Studi ini membuka kembali babak sejarah bagi para arkeolog, sekaligus menciptakan cerita yang benar-benar baru dalam prosesnya. Karena tempat peristirahatan terakhir Arsinoë IV masih belum diketahui, para peneliti dapat melanjutkan pencarian tersebut dan juga fokus untuk memahami kisah anak muda ini dan posisinya dalam tatanan sosial Ephesos kuno.
Ringkasan Makalah
Bagaimana Mereka Melakukannya
Para peneliti menggunakan beberapa teknik modern untuk memeriksa sisa-sisanya. Mereka membuat gambar 3D tengkorak secara detail menggunakan CT scan berkekuatan tinggi – mirip dengan CT scan medis tetapi lebih detail. Mereka mengekstraksi DNA dari tulang telinga bagian dalam, tulang paha, dan fragmen tulang rusuk, dan menggunakan penanggalan radiokarbon untuk menentukan usia sisa-sisa tersebut. Mereka juga membandingkan bentuk tengkorak tersebut dengan spesimen kuno lainnya menggunakan pengukuran yang tepat pada berbagai fitur wajah.
Apa yang Mereka Temukan
Studi tersebut secara meyakinkan menentukan bahwa sisa-sisa tersebut adalah milik seorang anak laki-laki berusia antara 11-14 tahun, dengan nenek moyang yang berasal dari Italia kuno atau Sardinia. Sisa-sisanya bertanggal antara 205-36 SM. Tengkorak tersebut menunjukkan beberapa masalah perkembangan termasuk pertumbuhan asimetris dan masalah perkembangan rahang. Bukti DNA menegaskan bahwa semua tulang yang diperiksa berasal dari orang yang sama.
Keterbatasan
Banyak catatan sejarah tentang penemuan makam dan penanganan awal jenazahnya telah hilang seiring berjalannya waktu.
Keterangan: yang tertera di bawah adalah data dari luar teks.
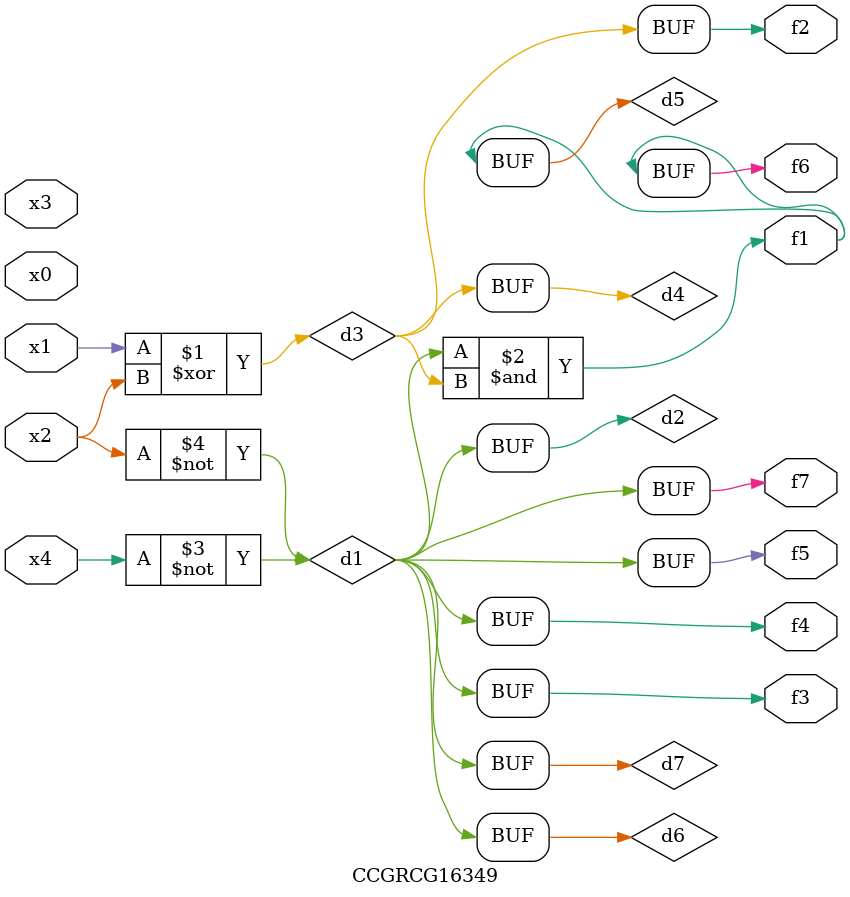
<source format=v>
module CCGRCG16349(
	input x0, x1, x2, x3, x4,
	output f1, f2, f3, f4, f5, f6, f7
);

	wire d1, d2, d3, d4, d5, d6, d7;

	not (d1, x4);
	not (d2, x2);
	xor (d3, x1, x2);
	buf (d4, d3);
	and (d5, d1, d3);
	buf (d6, d1, d2);
	buf (d7, d2);
	assign f1 = d5;
	assign f2 = d4;
	assign f3 = d7;
	assign f4 = d7;
	assign f5 = d7;
	assign f6 = d5;
	assign f7 = d7;
endmodule

</source>
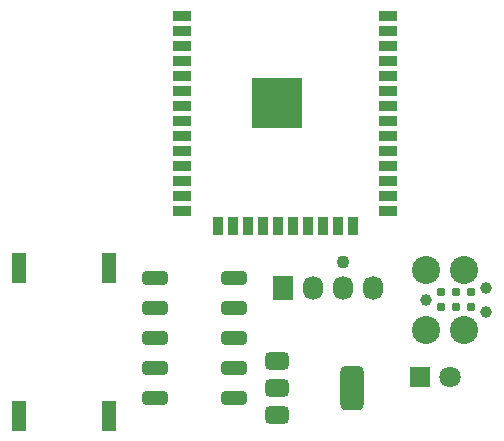
<source format=gbr>
%TF.GenerationSoftware,KiCad,Pcbnew,9.0.0*%
%TF.CreationDate,2025-04-29T12:03:14+05:30*%
%TF.ProjectId,Wireless_charging,57697265-6c65-4737-935f-636861726769,rev?*%
%TF.SameCoordinates,Original*%
%TF.FileFunction,Soldermask,Top*%
%TF.FilePolarity,Negative*%
%FSLAX46Y46*%
G04 Gerber Fmt 4.6, Leading zero omitted, Abs format (unit mm)*
G04 Created by KiCad (PCBNEW 9.0.0) date 2025-04-29 12:03:14*
%MOMM*%
%LPD*%
G01*
G04 APERTURE LIST*
G04 Aperture macros list*
%AMRoundRect*
0 Rectangle with rounded corners*
0 $1 Rounding radius*
0 $2 $3 $4 $5 $6 $7 $8 $9 X,Y pos of 4 corners*
0 Add a 4 corners polygon primitive as box body*
4,1,4,$2,$3,$4,$5,$6,$7,$8,$9,$2,$3,0*
0 Add four circle primitives for the rounded corners*
1,1,$1+$1,$2,$3*
1,1,$1+$1,$4,$5*
1,1,$1+$1,$6,$7*
1,1,$1+$1,$8,$9*
0 Add four rect primitives between the rounded corners*
20,1,$1+$1,$2,$3,$4,$5,0*
20,1,$1+$1,$4,$5,$6,$7,0*
20,1,$1+$1,$6,$7,$8,$9,0*
20,1,$1+$1,$8,$9,$2,$3,0*%
G04 Aperture macros list end*
%ADD10RoundRect,0.375000X-0.625000X-0.375000X0.625000X-0.375000X0.625000X0.375000X-0.625000X0.375000X0*%
%ADD11RoundRect,0.500000X-0.500000X-1.400000X0.500000X-1.400000X0.500000X1.400000X-0.500000X1.400000X0*%
%ADD12R,1.500000X0.900000*%
%ADD13R,0.900000X1.500000*%
%ADD14C,0.600000*%
%ADD15R,4.200000X4.200000*%
%ADD16R,1.200000X2.500000*%
%ADD17RoundRect,0.250000X-0.830000X-0.310000X0.830000X-0.310000X0.830000X0.310000X-0.830000X0.310000X0*%
%ADD18C,2.374900*%
%ADD19C,0.990600*%
%ADD20C,0.787400*%
%ADD21C,1.100000*%
%ADD22R,1.730000X2.030000*%
%ADD23O,1.730000X2.030000*%
%ADD24R,1.800000X1.800000*%
%ADD25C,1.800000*%
G04 APERTURE END LIST*
D10*
%TO.C,U2*%
X183850000Y-111165000D03*
X183850000Y-113465000D03*
D11*
X190150000Y-113465000D03*
D10*
X183850000Y-115765000D03*
%TD*%
D12*
%TO.C,U1*%
X175750000Y-81930000D03*
X175750000Y-83200000D03*
X175750000Y-84470000D03*
X175750000Y-85740000D03*
X175750000Y-87010000D03*
X175750000Y-88280000D03*
X175750000Y-89550000D03*
X175750000Y-90820000D03*
X175750000Y-92090000D03*
X175750000Y-93360000D03*
X175750000Y-94630000D03*
X175750000Y-95900000D03*
X175750000Y-97170000D03*
X175750000Y-98440000D03*
D13*
X178790000Y-99690000D03*
X180060000Y-99690000D03*
X181330000Y-99690000D03*
X182600000Y-99690000D03*
X183870000Y-99690000D03*
X185140000Y-99690000D03*
X186410000Y-99690000D03*
X187680000Y-99690000D03*
X188950000Y-99690000D03*
X190220000Y-99690000D03*
D12*
X193250000Y-98440000D03*
X193250000Y-97170000D03*
X193250000Y-95900000D03*
X193250000Y-94630000D03*
X193250000Y-93360000D03*
X193250000Y-92090000D03*
X193250000Y-90820000D03*
X193250000Y-89550000D03*
X193250000Y-88280000D03*
X193250000Y-87010000D03*
X193250000Y-85740000D03*
X193250000Y-84470000D03*
X193250000Y-83200000D03*
X193250000Y-81930000D03*
D14*
X182295000Y-88507500D03*
X182295000Y-90032500D03*
X183057500Y-87745000D03*
X183057500Y-89270000D03*
X183057500Y-90795000D03*
X183820000Y-88507500D03*
D15*
X183820000Y-89270000D03*
D14*
X183820000Y-90032500D03*
X184582500Y-87745000D03*
X184582500Y-89270000D03*
X184582500Y-90795000D03*
X185345000Y-88507500D03*
X185345000Y-90032500D03*
%TD*%
D16*
%TO.C,SW1*%
X161990000Y-103290000D03*
X161990000Y-115790000D03*
X169610000Y-103290000D03*
X169610000Y-115790000D03*
%TD*%
D17*
%TO.C,J3*%
X173485000Y-104125000D03*
X173485000Y-106665000D03*
X173485000Y-109205000D03*
X173485000Y-111745000D03*
X173485000Y-114285000D03*
X180215000Y-114285000D03*
X180215000Y-111745000D03*
X180215000Y-109205000D03*
X180215000Y-106665000D03*
X180215000Y-104125000D03*
%TD*%
D18*
%TO.C,J2*%
X196460000Y-103450000D03*
D19*
X196460000Y-105990000D03*
D18*
X196460000Y-108530000D03*
X199635000Y-103450000D03*
X199635000Y-108530000D03*
D19*
X201540000Y-104974000D03*
X201540000Y-107006000D03*
D20*
X197730000Y-106625000D03*
X197730000Y-105355000D03*
X199000000Y-106625000D03*
X199000000Y-105355000D03*
X200270000Y-106625000D03*
X200270000Y-105355000D03*
%TD*%
D21*
%TO.C,J1*%
X189430000Y-102780000D03*
D22*
X184350000Y-104940000D03*
D23*
X186890000Y-104940000D03*
X189430000Y-104940000D03*
X191970000Y-104940000D03*
%TD*%
D24*
%TO.C,D1*%
X195960000Y-112500000D03*
D25*
X198500000Y-112500000D03*
%TD*%
M02*

</source>
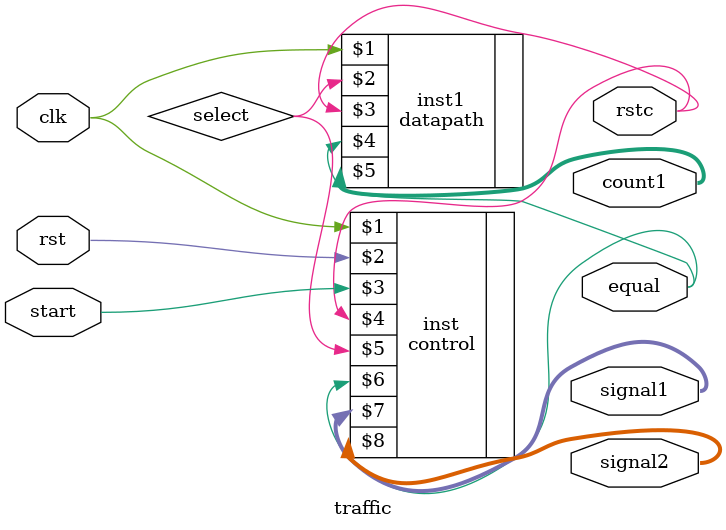
<source format=v>
module traffic(clk,rst,start,signal1,signal2,equal,rstc,count1);
  input clk,start,rst;
  output [2:0]signal1,signal2;
  output [7:0]count1;
  output    equal,rstc;
  wire select;
  control inst(clk,rst,start,rstc,select,equal,signal1,signal2);
  datapath inst1(clk,select,rstc,equal,count1);
endmodule
</source>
Selain itu, tidak banyak DNA kuno yang tersedia dari populasi lokal Turki pada periode waktu tersebut sebagai perbandingan, sehingga membatasi seberapa tepat para peneliti dapat menentukan dari mana asal keluarga anak laki-laki tersebut.
Diskusi & Kesimpulan
Penelitian ini menunjukkan bagaimana sains modern dapat memecahkan misteri sejarah yang telah membingungkan para ilmuwan selama beberapa generasi. Hal ini juga memberikan wawasan langka tentang bagaimana masyarakat Romawi kuno memperlakukan individu dengan perbedaan perkembangan, setidaknya di kalangan kelas atas yang mampu membeli makam yang rumit.
Pendanaan & Pengungkapan
Penelitian ini didukung oleh Universitas Wina melalui Jaringan Penelitian “Evolusi Manusia dan Ilmu Arkeologi” dan hibah universitas. Para peneliti menyatakan tidak ada konflik kepentingan.
Informasi Publikasi
“Tengkorak dari Oktagon di Ephesos” diterbitkan di Laporan Ilmiah (2025, Volume 15:943) oleh Gerhard W. Weber dan rekan-rekannya dari berbagai institusi termasuk Universitas Wina dan Institut Arkeologi Austria.